Falla in Britain

Musical Times, Summer 2003 by Collins, Chris

CHRIS COLLINS chronicles the Spanish master's five trips to the United Kingdom

To-night there will be much excitement among the ultra-artistic set and lovers of the Russian ballet generally. For a new ballet will be produced by the wonderful Massine [...] This is 'The Three-Cornered Hat,' with music by Manuel de Falla, the Spanish composer (who is a very clever falla indeed) [..]1

SUCH ENTHUSIASM filled many column inches in the days leading up to the world premiere of The three-cornered hat at the Alhambra Theatre on 22 July 1919. On 19 July, an article in The Daily Mail heralded the ballet as 'the first work on a large scale by the new national school of Spanish music to be heard in London', and attached to this a certain relevance:

There seem to be several analogies between the present state of Spanish music and of English music. Both schools produced noble and distinguished work in Renaissance music. Both were in rather low water in the greater part of the 18th and 19th centuries. Both countries now seem on the verge of a great musical revival.2

On 11 July, the Daily Chronicle announced the presence in London of a 'picturesque personality': 'the well-known Spanish composer, Manuel de Falla.'3 Over the next few days Falla was to find himself in the media spotlight that attended Diaghilev's company wherever it went, and he milked every opportunity to promote his art. He was especially keen to emphasise its newness. In one interview he made the following striking declarations:

Schubert and Mendelssohn no doubt spoke after their own hearts, but I cannot have it that the art of such men (or any) is to be a fixed norm in music. [...] Most nineteenth-century music is to be mistrusted, and as regards the classical symphonies and concertos the teacher's one duty is to utter warnings against them. [... ] How stimulating to think of the future! For music is just starting out on her way. Harmony is on the threshold.4

Such statements can have served only to gird the critics' loins for something uncompromisingly avant-garde. And when the first night arrived, this was precisely the impression that many of them received. The new Russian ballet at the Alhambra last night,' wrote one reviewer, 'is Spanish, futurist and 18th century. But, first of all, futurist.'5 The show was nothing short of incomprehensible to the critic of The Westminster Gazette, who considered Falla's score 'as eccentric and queer and freakish as the most avid modernist could wish'; he went on to describe Picasso's scenery as 'quite comically flat and feeble'.6

But most critics shared the judgement of the general public, and declared Falla's ballet an out-and-out triumph. 'ALHAMBRA DANCE SENSATION,' proclaimed a headline in the Daily Express the day after the premiere; 'SPECTATORS ELECTRIFIED BY THE "JOTA".'7 The reviewer for The Sporting Times recorded that 'the enthusiasm [...] defies description. It was tremendous. There is no other word.'8 'Olivette', The Evening News's 'Woman in London', confessed: 'I don't know how many "curtains" there were after "The Three-Cornered Hat" [...] Someone said fourteen, but I did not count. I was too busy clapping my hands till they tingled.'9

Sadly, Falla was not himself present on that Tuesday evening. The reason is well-known. News that his mother was seriously ill had reached him that afternoon; in fact, she had died that very day (though he did not discover this until he reached Spain a few days later). This was a cruel twist of fate. Falla had been in London since the end of June;10 now he was having to leave the city a matter of hours before the curtain rose. According to his biographer Jaime Pahissa, he was accompanied to the railway station by Diaghilev's entire company.11

His month-long stay in the city had not however been in vain. He had supervised rehearsals, and had even made last-minute alterations to the score. Notably, he reinstated at the beginning of the ballet a passage that he had earlier excised from Act 2;12 in its new position, it allowed the audience a few moments to admire Picasso's drop-curtain.

[EXCERPTED DATA]:

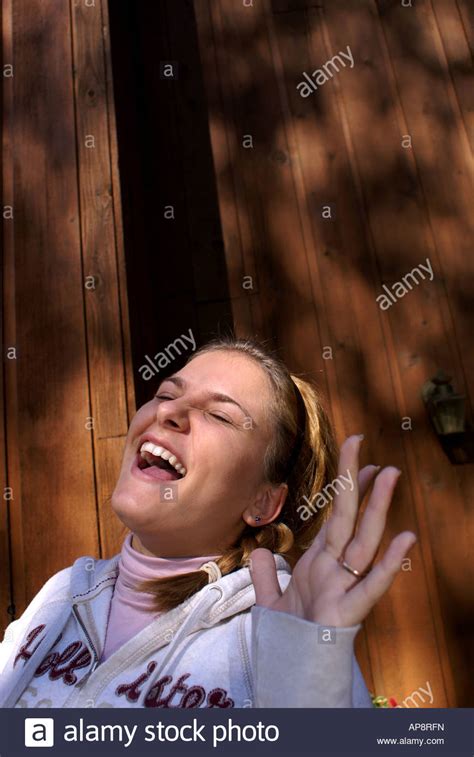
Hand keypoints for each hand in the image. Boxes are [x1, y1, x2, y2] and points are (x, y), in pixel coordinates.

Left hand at [249, 435, 416, 627]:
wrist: (291, 674)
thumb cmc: (288, 639)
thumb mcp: (270, 602)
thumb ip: (264, 576)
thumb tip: (258, 551)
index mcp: (318, 563)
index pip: (334, 517)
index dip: (345, 489)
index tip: (359, 460)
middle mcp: (334, 569)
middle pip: (347, 517)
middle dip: (355, 481)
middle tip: (363, 444)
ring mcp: (343, 587)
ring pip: (363, 541)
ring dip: (376, 508)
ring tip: (389, 475)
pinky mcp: (349, 611)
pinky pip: (371, 585)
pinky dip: (389, 563)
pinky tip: (405, 538)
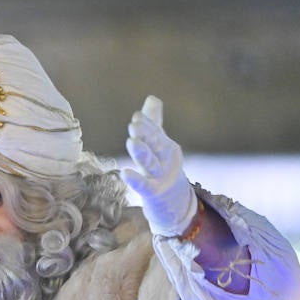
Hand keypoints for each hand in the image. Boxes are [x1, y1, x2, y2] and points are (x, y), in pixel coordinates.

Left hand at [122, 95, 198, 236]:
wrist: (174, 201)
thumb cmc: (163, 168)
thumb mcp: (160, 145)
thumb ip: (154, 123)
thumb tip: (152, 98)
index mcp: (166, 147)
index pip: (156, 133)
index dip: (147, 125)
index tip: (136, 116)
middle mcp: (165, 160)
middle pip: (156, 146)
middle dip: (147, 134)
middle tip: (134, 124)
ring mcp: (160, 177)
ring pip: (151, 164)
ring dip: (142, 153)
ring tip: (131, 141)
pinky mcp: (153, 193)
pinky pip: (144, 186)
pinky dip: (135, 180)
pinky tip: (124, 173)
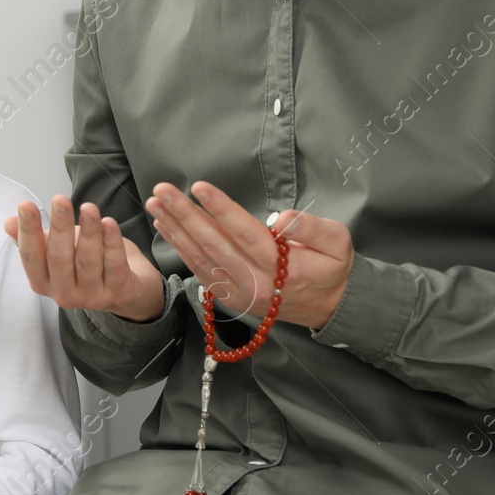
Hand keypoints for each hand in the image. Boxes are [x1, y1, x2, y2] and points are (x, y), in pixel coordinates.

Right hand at [5, 195, 166, 321]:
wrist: (126, 290)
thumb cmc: (84, 264)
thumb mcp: (54, 252)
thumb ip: (33, 239)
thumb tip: (9, 222)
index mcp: (43, 282)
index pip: (31, 257)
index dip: (27, 231)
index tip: (25, 205)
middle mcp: (64, 293)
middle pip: (59, 259)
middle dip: (59, 227)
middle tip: (60, 199)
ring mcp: (92, 295)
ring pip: (88, 261)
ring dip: (88, 232)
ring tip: (89, 208)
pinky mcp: (119, 291)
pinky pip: (114, 265)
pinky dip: (112, 242)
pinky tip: (109, 223)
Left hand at [146, 181, 352, 329]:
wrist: (328, 307)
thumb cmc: (331, 267)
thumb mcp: (339, 243)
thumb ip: (313, 229)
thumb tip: (282, 219)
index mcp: (284, 269)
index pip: (246, 235)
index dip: (221, 210)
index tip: (200, 187)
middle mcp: (257, 284)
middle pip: (215, 246)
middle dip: (185, 216)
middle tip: (163, 191)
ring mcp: (240, 294)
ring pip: (202, 260)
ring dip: (175, 230)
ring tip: (156, 204)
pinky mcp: (229, 298)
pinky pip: (200, 271)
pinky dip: (180, 248)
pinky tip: (166, 226)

[WHAT THE TASK REQUIRES]: Using the Falla in Britain article at the top of the page, say whether each statement agrees with it, answering yes or no and quoting the deciding words: (a) The Daily Chronicle reported Falla's presence in London on 11 July. (b) Falla was in the audience for the premiere of The three-cornered hat. (c) The critic of The Westminster Gazette admired Picasso's scenery.

[OUTPUT FOR THIS TASK]:
(a) Yes: "On 11 July, the Daily Chronicle announced the presence in London of a 'picturesque personality': 'the well-known Spanish composer, Manuel de Falla.'"
(b) No: "Sadly, Falla was not himself present on that Tuesday evening."
(c) No: "he went on to describe Picasso's scenery as 'quite comically flat and feeble'"